Trying To Get To You
Ouch! What is this?! Robert’s voice sounds very flat on this track, almost nasal, and he’s really straining on the bridge. Probably another ‘end of session’ track, or maybe the material is simply not suited to his voice. It seems that there’s also a slight synching problem on this track, as the drums sound a bit off here and there… the groove’s not quite right.
Baby I Don’t Care
Ah, this is much better! Gordon is in great voice and the band is tight, especially the amazing Johnny Neel on piano. This version is very respectful towards the original, and therein lies part of the problem with this album. You constantly expect Robert & Chris to break out of the role as ‘museum curators’, and add some of their own unique ‘oomph’ to the proceedings, but it just doesn’t happen. So what you’re basically left with is a series of quaint period pieces. That doesn’t mean that they don’t have their charm, because most of them do, but I really feel that the album would have benefitted from a more adventurous approach. Just listen to Bruce Springsteen’s brilliant reworkings of Elvis favorites like ‘Follow That Dream’ and ‘Wear My Ring Around Your Neck’… truly a lost opportunity.
It’s Now Or Never
I’ve never cared much for this song, and Robert’s version didn’t win me over either. While his singing is good, he also sounds quite formal and distant, and in places his phrasing seems rather unnatural (poor breathing control?). The musicianship on this version is excellent, particularly some fine mandoline-style guitar that adds greatly to the Napolitan flavour.
It Feels So Right
A lesser-known track from one of El’s finest albums, ‘Elvis Is Back’ (1960). An inspiring choice, and a splendid performance. This track really brings home the point that I made earlier, that the album would have benefitted from more originality instead of Xeroxing Presley’s classic hits.
Young & Beautiful
Superlatives fail to describe the sheer beauty of this performance. Robert’s singing on this track is outstanding, and his phrasing is just immaculate. The band’s playing is tasteful and understated. Add the legendary Jordanaires to that and you have one of Robert’s best-ever performances. The only criticism I have is that at a little over 2 minutes it seems quite short, but thanks to the ‘repeat’ button on my CD player I can enjoy this landmark performance as much as I want to.
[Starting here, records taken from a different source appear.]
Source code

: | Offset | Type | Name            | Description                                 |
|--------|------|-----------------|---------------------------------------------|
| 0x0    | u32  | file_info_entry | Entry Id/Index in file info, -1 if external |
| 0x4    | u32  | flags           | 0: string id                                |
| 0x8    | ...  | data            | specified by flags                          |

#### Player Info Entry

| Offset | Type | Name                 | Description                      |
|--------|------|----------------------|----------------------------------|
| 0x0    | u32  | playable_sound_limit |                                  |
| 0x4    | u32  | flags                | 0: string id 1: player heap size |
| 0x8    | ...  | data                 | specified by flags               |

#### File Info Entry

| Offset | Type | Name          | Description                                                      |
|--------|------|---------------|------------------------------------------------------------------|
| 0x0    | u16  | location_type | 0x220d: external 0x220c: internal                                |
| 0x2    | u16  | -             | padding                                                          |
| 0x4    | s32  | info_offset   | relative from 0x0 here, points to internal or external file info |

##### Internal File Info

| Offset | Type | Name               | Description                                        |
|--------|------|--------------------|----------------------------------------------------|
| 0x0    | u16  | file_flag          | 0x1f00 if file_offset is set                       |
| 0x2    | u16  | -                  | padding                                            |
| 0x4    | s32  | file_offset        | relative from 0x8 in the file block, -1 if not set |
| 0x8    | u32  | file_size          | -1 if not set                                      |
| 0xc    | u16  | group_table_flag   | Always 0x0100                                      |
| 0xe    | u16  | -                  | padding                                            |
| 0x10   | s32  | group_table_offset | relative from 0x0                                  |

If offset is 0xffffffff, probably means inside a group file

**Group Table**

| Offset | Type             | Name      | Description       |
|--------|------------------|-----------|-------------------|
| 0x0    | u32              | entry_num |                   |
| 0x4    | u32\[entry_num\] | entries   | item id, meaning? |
All in all, it’s certainly an interesting album, but there’s no denying that there are a couple of below par tracks. I’ve mentioned the somewhat sterile production, and the fact that the approach is probably a bit too respectful, too historical. And perhaps they focused so much on getting certain small details right, that in the process they forgot about the components that made Elvis Presley the greatest performer of our time: raw emotion, spontaneity, and that element of fun.
I realize that these components are abstract and cannot be translated into notes and charts, but for me this album really makes you realize what we lost in 1977. With all respect to Robert, who is a fine performer and a great singer, but there’s only one Elvis and even 30 years after his death, there’s no one that can fill the man’s shoes.
However, taken on its own merits this is a fine album, with a couple of truly excellent performances, most notably ‘A Mess O’ Blues’, ‘I Beg Of You’, ‘Love Me’ and ‘Young & Beautiful’. Although ‘The King & I’ as a whole is not as strong as its studio predecessor ‘Satisfied Mind’ (Jungle Records, 2004), these tracks alone make this release a worthwile purchase.